I'd agree with that, up to 5 holes I might abuse my cordless but after that the big bear high torque Hitachi gets let out, its been known to knock young fellas off ladders haha.


----------



## thegoldenboy (Aug 15, 2010)

zwodubber said:


> Yeah, because this information can provide no pertinent information anymore.


Between the old posts and the new posts, there is no new information being provided. I could see reviving something a year and a half old to give a justified update, but this is not such a case.

Maybe it's because: 

A.) I've already read through this thread.

B.) Drilling out an entire house with a battery operated tool, is just loony. IMO.


----------



## nitro71 (Sep 17, 2009)

You could build a back pack battery pack for that bad boy. Strap that thing on and drill for hours!


----------



## user4818 (Jan 15, 2009)

I wouldn't even consider using a cordless drill for doing a house. I've always used a Hole Hawg and can't see trading the power and speed it has for a wimpy cordless drill. :no:


----------



## Frasbee (Apr 7, 2008)

Peter D said:


> I wouldn't even consider using a cordless drill for doing a house. I've always used a Hole Hawg and can't see trading the power and speed it has for a wimpy cordless drill. :no:


Wouldn't the proper hack thing to do be to just go around the studs?


----------



## user4818 (Jan 15, 2009)

Frasbee said:


> Wouldn't the proper hack thing to do be to just go around the studs?



Bell wire and lamp cord staple nicely to the face of the studs. You just board right over it. :thumbsup:


----------



## thegoldenboy (Aug 15, 2010)

Frasbee said:


> Wouldn't the proper hack thing to do be to just go around the studs?


I go around the studs whenever possible.


----------

JOB A >> Reproduce the listing below line for line, not the forum thread above it, and leave the pictures out.

EXERCISE DATA >>
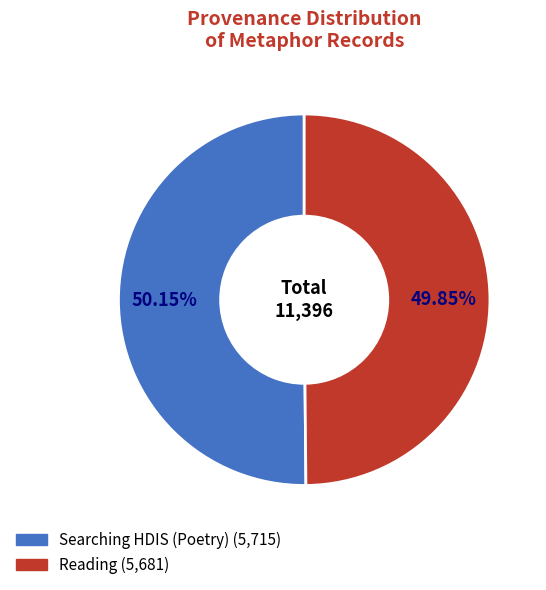

Is the sum of Searching HDIS (Poetry) and Reading greater than half?

Yes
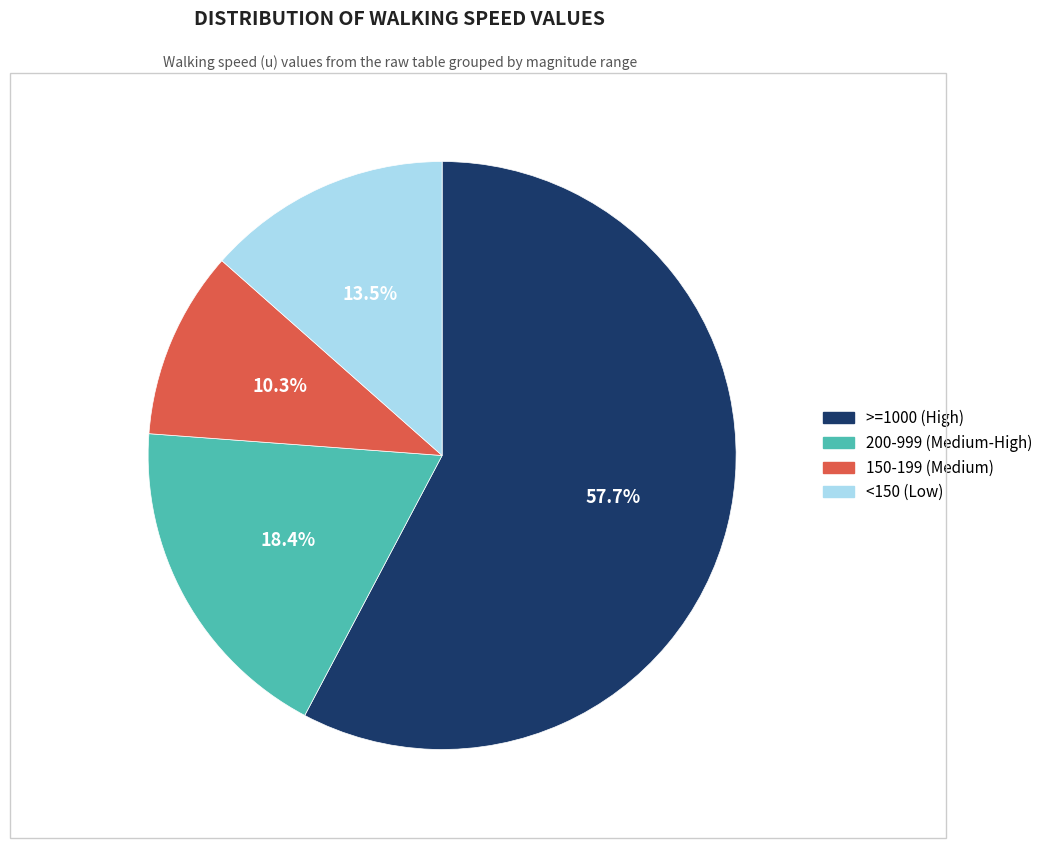

Count the number of slices in the pie.

4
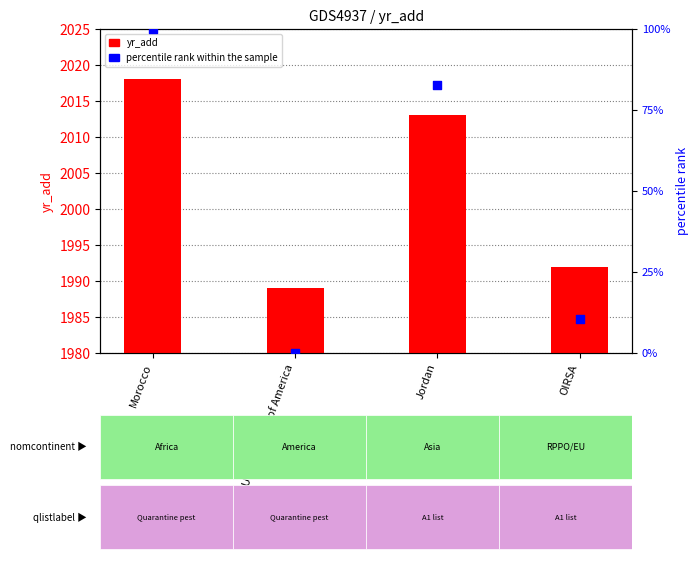

Is the value of yr_add at Jordan greater than the value of percentile rank within the sample at Jordan?

Yes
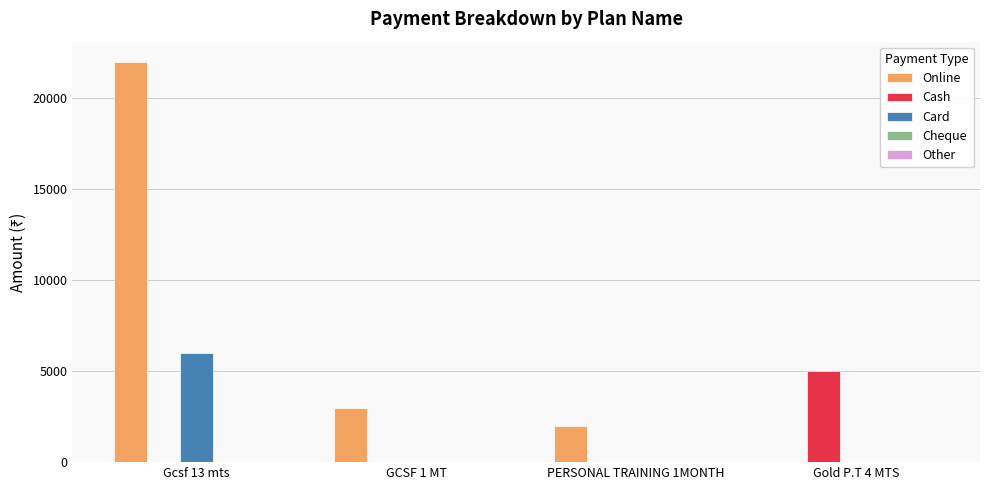

What is the maximum value for Cash?

5000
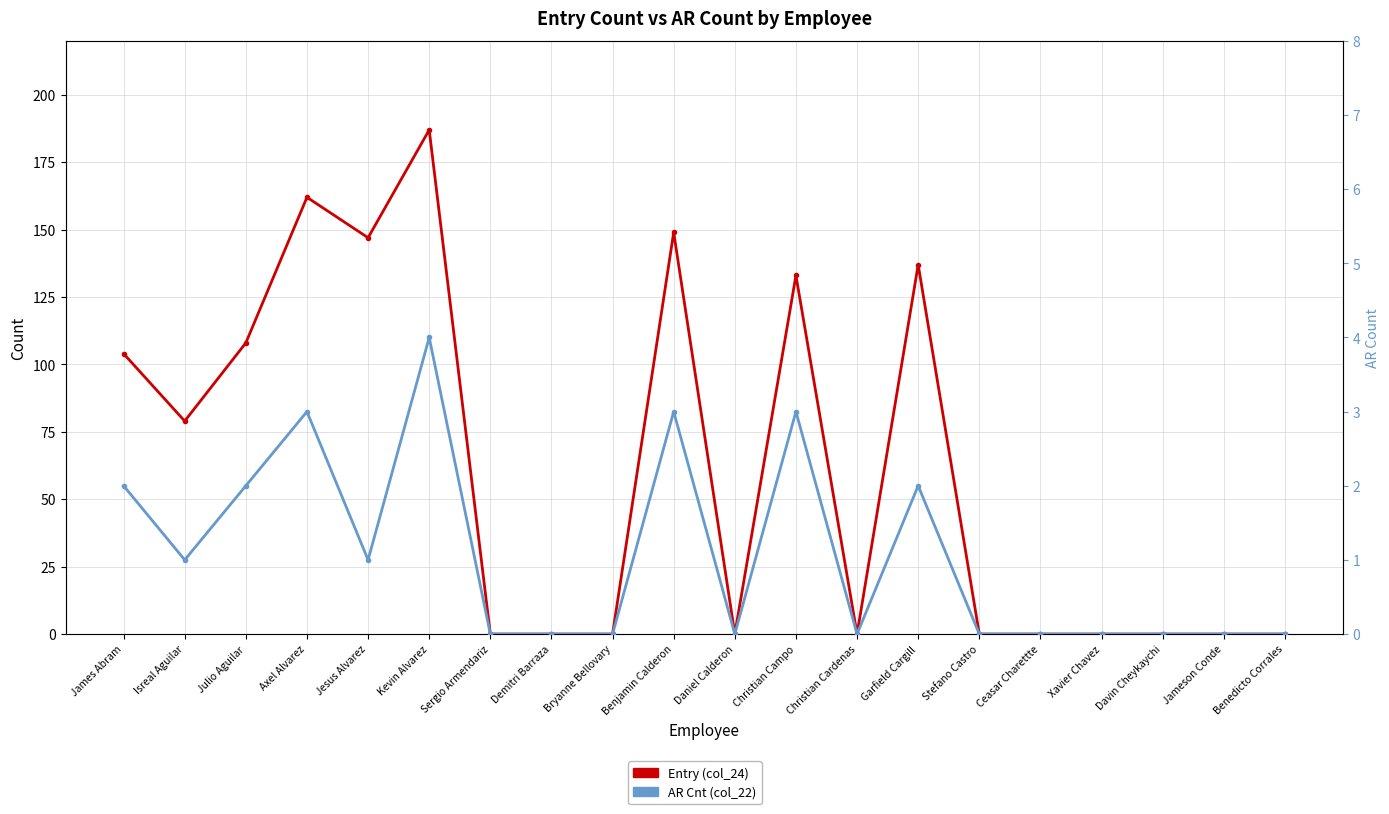

At which category does AR Cnt (col_22) reach its first local peak?

Axel Alvarez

JOB B >>
Answer these from the forum thread on drilling:
(i) What brand of high torque drill does the first post say gets let out after about five holes?
(ii) What tool does user4818 say they have always used for doing a house?
(iii) Which two things does user4818 say staple nicely to the face of the studs?

RESPONSE A >>
Is the sum of Searching HDIS (Poetry) and Reading greater than half?

Yes

Count the number of slices in the pie.

4

Is the value of yr_add at Jordan greater than the value of percentile rank within the sample at Jordan?

Yes

What is the maximum value for Cash?

5000

At which category does AR Cnt (col_22) reach its first local peak?

Axel Alvarez

RESPONSE B >>
(i) Hitachi
(ii) A Hole Hawg
(iii) Bell wire and lamp cord